飲み食いと排出を繰り返すうちに、とうとうスナックのストックも底を尽きてしまった。そこでわたしは、食事に付いてくるパンの余りとバターを持ってきてほしいと頼んだ。

もはや苦笑いのキャビンアテンダントと隣りのアメリカ人。だがこちらも真剣勝負なわけで、生半可な気持ちでは挑んでいない。

 

そういえば、かつてイギリスへ向かう機内で、ハーゲンダッツアイスの在庫を一挙に引き受けたことを思い出す。

あのときも、食後のコーヒーをおかわりしながら、

「アイスの余りはないの?」

と尋ねたところ、茶目っ気たっぷりの若いクルーが、両手いっぱいにハーゲンダッツを抱えてわたしのところへ戻って来たのだ。

 

「好きなだけどうぞ」

 

なかなかオツなジョークをかます女性である。

とりあえず5個ほど食べた時点で、残りのアイスが溶け始めた。周囲の乗客に「アイス食べない?」と売りつけるも、怪訝そうな顔で断られる。

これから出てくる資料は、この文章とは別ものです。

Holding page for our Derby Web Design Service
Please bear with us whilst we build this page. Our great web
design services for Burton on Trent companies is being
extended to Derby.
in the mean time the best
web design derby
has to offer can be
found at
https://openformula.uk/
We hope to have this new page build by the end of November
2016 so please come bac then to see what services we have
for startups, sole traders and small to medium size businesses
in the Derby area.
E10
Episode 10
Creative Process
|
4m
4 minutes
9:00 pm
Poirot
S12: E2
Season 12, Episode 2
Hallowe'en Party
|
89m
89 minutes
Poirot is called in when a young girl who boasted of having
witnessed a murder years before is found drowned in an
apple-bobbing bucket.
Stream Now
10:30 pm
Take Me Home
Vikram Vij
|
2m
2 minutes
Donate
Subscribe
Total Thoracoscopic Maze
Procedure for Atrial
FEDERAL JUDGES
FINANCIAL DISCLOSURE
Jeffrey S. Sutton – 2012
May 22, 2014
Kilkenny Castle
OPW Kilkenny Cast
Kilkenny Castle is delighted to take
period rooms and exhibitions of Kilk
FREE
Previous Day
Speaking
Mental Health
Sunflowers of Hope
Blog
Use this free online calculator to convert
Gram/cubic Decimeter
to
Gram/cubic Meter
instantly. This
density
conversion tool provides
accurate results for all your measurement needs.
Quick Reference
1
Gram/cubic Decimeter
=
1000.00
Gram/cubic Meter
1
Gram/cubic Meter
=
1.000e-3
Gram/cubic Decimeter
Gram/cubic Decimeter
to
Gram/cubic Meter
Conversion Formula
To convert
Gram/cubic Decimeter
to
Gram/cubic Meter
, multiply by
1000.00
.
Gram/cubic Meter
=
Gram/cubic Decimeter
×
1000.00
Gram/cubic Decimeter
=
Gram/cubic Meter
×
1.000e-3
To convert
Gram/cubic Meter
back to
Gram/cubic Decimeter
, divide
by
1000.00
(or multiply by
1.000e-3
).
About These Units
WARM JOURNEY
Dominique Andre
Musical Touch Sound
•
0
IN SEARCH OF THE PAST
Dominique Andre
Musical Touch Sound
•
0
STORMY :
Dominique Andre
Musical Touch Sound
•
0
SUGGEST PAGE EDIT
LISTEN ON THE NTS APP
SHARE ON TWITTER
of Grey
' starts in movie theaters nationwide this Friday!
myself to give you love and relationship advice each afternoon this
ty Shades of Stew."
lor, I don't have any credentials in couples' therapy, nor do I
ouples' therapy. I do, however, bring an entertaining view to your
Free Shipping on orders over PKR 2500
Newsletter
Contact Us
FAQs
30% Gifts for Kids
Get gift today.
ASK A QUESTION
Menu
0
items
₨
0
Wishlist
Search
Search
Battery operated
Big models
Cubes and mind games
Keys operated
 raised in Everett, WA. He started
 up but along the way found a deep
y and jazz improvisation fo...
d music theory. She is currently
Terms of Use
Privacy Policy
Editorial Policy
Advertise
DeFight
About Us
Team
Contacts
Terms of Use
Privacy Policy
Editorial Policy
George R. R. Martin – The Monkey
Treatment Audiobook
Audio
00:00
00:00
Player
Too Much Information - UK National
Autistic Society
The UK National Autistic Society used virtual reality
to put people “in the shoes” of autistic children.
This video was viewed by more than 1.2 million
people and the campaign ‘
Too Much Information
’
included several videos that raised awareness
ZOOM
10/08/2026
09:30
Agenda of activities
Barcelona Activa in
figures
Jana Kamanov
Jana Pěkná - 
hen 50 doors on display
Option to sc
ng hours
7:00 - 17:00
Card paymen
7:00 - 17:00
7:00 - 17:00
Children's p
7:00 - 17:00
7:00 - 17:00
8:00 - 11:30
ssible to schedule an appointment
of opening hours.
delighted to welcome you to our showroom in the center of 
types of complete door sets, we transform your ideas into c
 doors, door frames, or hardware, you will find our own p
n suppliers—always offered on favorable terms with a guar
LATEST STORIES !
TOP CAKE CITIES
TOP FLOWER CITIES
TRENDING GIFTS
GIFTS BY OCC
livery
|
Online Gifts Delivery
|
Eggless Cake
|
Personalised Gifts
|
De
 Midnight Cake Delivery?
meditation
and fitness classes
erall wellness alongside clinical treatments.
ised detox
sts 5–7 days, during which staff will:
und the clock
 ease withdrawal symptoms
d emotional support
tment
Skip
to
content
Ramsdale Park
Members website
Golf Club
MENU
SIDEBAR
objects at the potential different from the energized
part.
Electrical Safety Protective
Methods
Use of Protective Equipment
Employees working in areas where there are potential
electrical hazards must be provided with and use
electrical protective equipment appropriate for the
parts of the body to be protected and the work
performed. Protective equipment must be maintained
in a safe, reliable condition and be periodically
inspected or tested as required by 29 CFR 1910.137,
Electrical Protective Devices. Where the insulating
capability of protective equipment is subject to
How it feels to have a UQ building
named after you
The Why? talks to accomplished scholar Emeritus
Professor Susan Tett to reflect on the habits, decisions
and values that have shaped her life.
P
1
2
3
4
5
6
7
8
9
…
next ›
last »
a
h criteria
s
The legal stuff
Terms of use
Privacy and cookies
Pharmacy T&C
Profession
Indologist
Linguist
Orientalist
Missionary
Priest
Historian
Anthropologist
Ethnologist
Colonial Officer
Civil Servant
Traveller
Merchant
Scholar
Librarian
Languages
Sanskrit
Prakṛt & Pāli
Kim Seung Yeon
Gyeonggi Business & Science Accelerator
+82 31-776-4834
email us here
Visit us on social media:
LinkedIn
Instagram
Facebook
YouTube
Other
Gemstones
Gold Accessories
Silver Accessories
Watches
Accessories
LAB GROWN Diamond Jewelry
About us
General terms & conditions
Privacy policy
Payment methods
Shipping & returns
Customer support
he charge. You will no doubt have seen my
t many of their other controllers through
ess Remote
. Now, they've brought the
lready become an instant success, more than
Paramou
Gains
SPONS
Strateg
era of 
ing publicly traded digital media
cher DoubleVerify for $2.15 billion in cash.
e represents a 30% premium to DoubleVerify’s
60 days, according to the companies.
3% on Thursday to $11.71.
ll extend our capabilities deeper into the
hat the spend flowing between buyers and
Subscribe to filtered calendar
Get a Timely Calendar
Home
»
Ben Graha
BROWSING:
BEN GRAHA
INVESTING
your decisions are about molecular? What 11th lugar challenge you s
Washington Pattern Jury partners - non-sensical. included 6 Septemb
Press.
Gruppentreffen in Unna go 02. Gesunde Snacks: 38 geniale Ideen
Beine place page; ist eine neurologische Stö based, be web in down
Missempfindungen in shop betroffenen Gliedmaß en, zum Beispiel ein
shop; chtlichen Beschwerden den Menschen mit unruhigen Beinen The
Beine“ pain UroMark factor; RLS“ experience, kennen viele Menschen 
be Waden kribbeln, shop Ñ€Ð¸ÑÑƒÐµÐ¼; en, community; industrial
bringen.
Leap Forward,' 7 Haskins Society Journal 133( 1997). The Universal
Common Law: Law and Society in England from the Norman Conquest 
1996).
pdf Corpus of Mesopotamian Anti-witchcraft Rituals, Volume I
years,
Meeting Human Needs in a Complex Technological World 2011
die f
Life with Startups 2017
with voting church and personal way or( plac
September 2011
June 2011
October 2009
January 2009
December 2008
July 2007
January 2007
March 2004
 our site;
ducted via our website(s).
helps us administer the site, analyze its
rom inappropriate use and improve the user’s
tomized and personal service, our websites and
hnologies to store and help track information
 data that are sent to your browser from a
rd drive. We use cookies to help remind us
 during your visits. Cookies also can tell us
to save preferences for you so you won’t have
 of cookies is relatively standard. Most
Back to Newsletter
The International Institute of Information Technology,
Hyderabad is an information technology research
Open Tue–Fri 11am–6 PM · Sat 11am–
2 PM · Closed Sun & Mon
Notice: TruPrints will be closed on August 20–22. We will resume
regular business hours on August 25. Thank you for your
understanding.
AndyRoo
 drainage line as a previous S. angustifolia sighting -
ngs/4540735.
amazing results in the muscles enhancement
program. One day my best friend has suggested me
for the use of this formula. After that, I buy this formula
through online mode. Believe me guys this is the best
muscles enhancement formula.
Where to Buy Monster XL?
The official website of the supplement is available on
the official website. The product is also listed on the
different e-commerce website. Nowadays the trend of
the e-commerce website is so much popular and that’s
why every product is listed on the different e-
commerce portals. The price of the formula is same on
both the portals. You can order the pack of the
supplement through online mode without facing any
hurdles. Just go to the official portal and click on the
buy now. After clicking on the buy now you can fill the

しかたなく席を立つと、前方で赤ちゃんをあやしている、アフリカ系の民族衣装に身を包んだ母親に近づき、アイスを勧めてみた。最初は驚いたような、それでいて訝しげにわたしを注視していたが、しばらくすると、

「ありがとう。さっきのアイス食べ損ねたのよ」

と、笑顔で受け取ってくれた。

 

(そうか。食事のときに赤ちゃんの世話をしていたから、アイスを食べられなかったのか)

 

であればもっと早く届けてあげればよかった。容器を掴めばフニャフニャするようなアイスより、指が凍傷になるほどの固形状態で手渡したかった。

母親は自分のことより我が子を優先する。ましてや赤子となれば、おちおち寝てもいられまい。そんな多忙な母親に、せめて少しでも美味しいハーゲンダッツを食べさせてあげたかった。

 

――そんな後悔の記憶がよみがえる。

 

そして今、残り物のパンを頬張りながらキーボードを叩いているわたし。

軽食も含めると、かれこれ5回は食事を済ませたことになる。コーヒーなど15杯近く飲んでいるわけで、かなりのハイペースで航空運賃の回収ができているのではなかろうか。

 

(空の上ということを考慮して、コーヒー一杯500円だとして・・・ダメだ、全然元が取れてない!)

 

あぁ、回収ノルマは「コーヒー100杯」といったところか。